### Work instruction
The line containing "Paul | Jones" marks where to begin; quote it and every line after it through the end of the data, exactly as written.

### Data for analysis
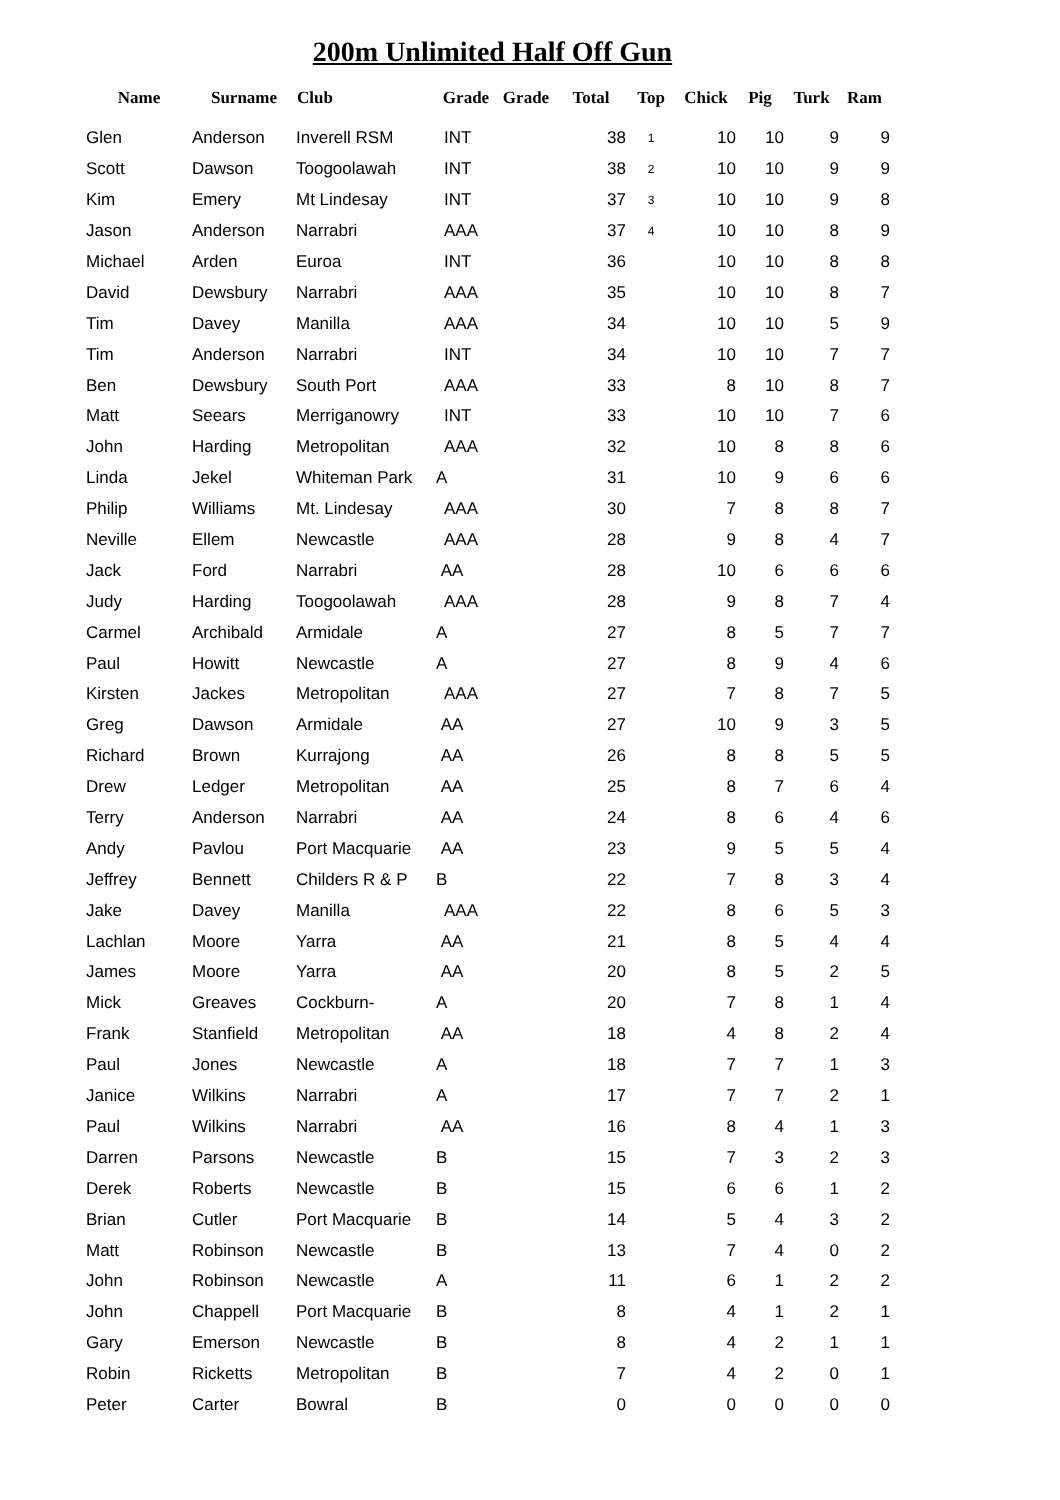200m Unlimited Half Off Gun
| Name | Surname | Club | Grade | Grade | Total | Top | Chick | Pig | Turk | Ram |
| --- | --- | --- | --- | --- | --- | --- | --- | --- | --- | --- |
| Glen | Anderson | Inverell RSM | INT | | 38 | 1 | 10 | 10 | 9 | 9 |
| Scott | Dawson | Toogoolawah | INT | | 38 | 2 | 10 | 10 | 9 | 9 |
| Kim | Emery | Mt Lindesay | INT | | 37 | 3 | 10 | 10 | 9 | 8 |
| Jason | Anderson | Narrabri | AAA | | 37 | 4 | 10 | 10 | 8 | 9 |
| Michael | Arden | Euroa | INT | | 36 | | 10 | 10 | 8 | 8 |
| David | Dewsbury | Narrabri | AAA | | 35 | | 10 | 10 | 8 | 7 |
| Tim | Davey | Manilla | AAA | | 34 | | 10 | 10 | 5 | 9 |
| Tim | Anderson | Narrabri | INT | | 34 | | 10 | 10 | 7 | 7 |
| Ben | Dewsbury | South Port | AAA | | 33 | | 8 | 10 | 8 | 7 |
| Matt | Seears | Merriganowry | INT | | 33 | | 10 | 10 | 7 | 6 |
| John | Harding | Metropolitan | AAA | | 32 | | 10 | 8 | 8 | 6 |
| Linda | Jekel | Whiteman Park | A | | 31 | | 10 | 9 | 6 | 6 |
| Philip | Williams | Mt. Lindesay | AAA | | 30 | | 7 | 8 | 8 | 7 |
| Neville | Ellem | Newcastle | AAA | | 28 | | 9 | 8 | 4 | 7 |
| Jack | Ford | Narrabri | AA | | 28 | | 10 | 6 | 6 | 6 |
| Judy | Harding | Toogoolawah | AAA | | 28 | | 9 | 8 | 7 | 4 |
| Carmel | Archibald | Armidale | A | | 27 | | 8 | 5 | 7 | 7 |
| Paul | Howitt | Newcastle | A | | 27 | | 8 | 9 | 4 | 6 |
| Kirsten | Jackes | Metropolitan | AAA | | 27 | | 7 | 8 | 7 | 5 |
| Greg | Dawson | Armidale | AA | | 27 | | 10 | 9 | 3 | 5 |
| Richard | Brown | Kurrajong | AA | | 26 | | 8 | 8 | 5 | 5 |
| Drew | Ledger | Metropolitan | AA | | 25 | | 8 | 7 | 6 | 4 |
| Terry | Anderson | Narrabri | AA | | 24 | | 8 | 6 | 4 | 6 |
| Andy | Pavlou | Port Macquarie | AA | | 23 | | 9 | 5 | 5 | 4 |
| Jeffrey | Bennett | Childers R & P | B | | 22 | | 7 | 8 | 3 | 4 |
| Jake | Davey | Manilla | AAA | | 22 | | 8 | 6 | 5 | 3 |
| Lachlan | Moore | Yarra | AA | | 21 | | 8 | 5 | 4 | 4 |
| James | Moore | Yarra | AA | | 20 | | 8 | 5 | 2 | 5 |
| Mick | Greaves | Cockburn- | A | | 20 | | 7 | 8 | 1 | 4 |
| Frank | Stanfield | Metropolitan | AA | | 18 | | 4 | 8 | 2 | 4 |
| Paul | Jones | Newcastle | A | | 18 | | 7 | 7 | 1 | 3 |
| Janice | Wilkins | Narrabri | A | | 17 | | 7 | 7 | 2 | 1 |
| Paul | Wilkins | Narrabri | AA | | 16 | | 8 | 4 | 1 | 3 |
| Darren | Parsons | Newcastle | B | | 15 | | 7 | 3 | 2 | 3 |
| Derek | Roberts | Newcastle | B | | 15 | | 6 | 6 | 1 | 2 |
| Brian | Cutler | Port Macquarie | B | | 14 | | 5 | 4 | 3 | 2 |
| Matt | Robinson | Newcastle | B | | 13 | | 7 | 4 | 0 | 2 |
| John | Robinson | Newcastle | A | | 11 | | 6 | 1 | 2 | 2 |
| John | Chappell | Port Macquarie | B | | 8 | | 4 | 1 | 2 | 1 |
| Gary | Emerson | Newcastle | B | | 8 | | 4 | 2 | 1 | 1 |
| Robin | Ricketts | Metropolitan | B | | 7 | | 4 | 2 | 0 | 1 |
| Peter | Carter | Bowral | B | | 0 | | 0 | 0 | 0 | 0 |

### Answer space
| Paul | Jones | Newcastle | A | | 18 | | 7 | 7 | 1 | 3 |
| Janice | Wilkins | Narrabri | A | | 17 | | 7 | 7 | 2 | 1 |
| Paul | Wilkins | Narrabri | AA | | 16 | | 8 | 4 | 1 | 3 |
| Darren | Parsons | Newcastle | B | | 15 | | 7 | 3 | 2 | 3 |
| Derek | Roberts | Newcastle | B | | 15 | | 6 | 6 | 1 | 2 |
| Brian | Cutler | Port Macquarie | B | | 14 | | 5 | 4 | 3 | 2 |
| Matt | Robinson | Newcastle | B | | 13 | | 7 | 4 | 0 | 2 |
| John | Robinson | Newcastle | A | | 11 | | 6 | 1 | 2 | 2 |
| John | Chappell | Port Macquarie | B | | 8 | | 4 | 1 | 2 | 1 |
| Gary | Emerson | Newcastle | B | | 8 | | 4 | 2 | 1 | 1 |
| Robin | Ricketts | Metropolitan | B | | 7 | | 4 | 2 | 0 | 1 |
| Peter | Carter | Bowral | B | | 0 | | 0 | 0 | 0 | 0 |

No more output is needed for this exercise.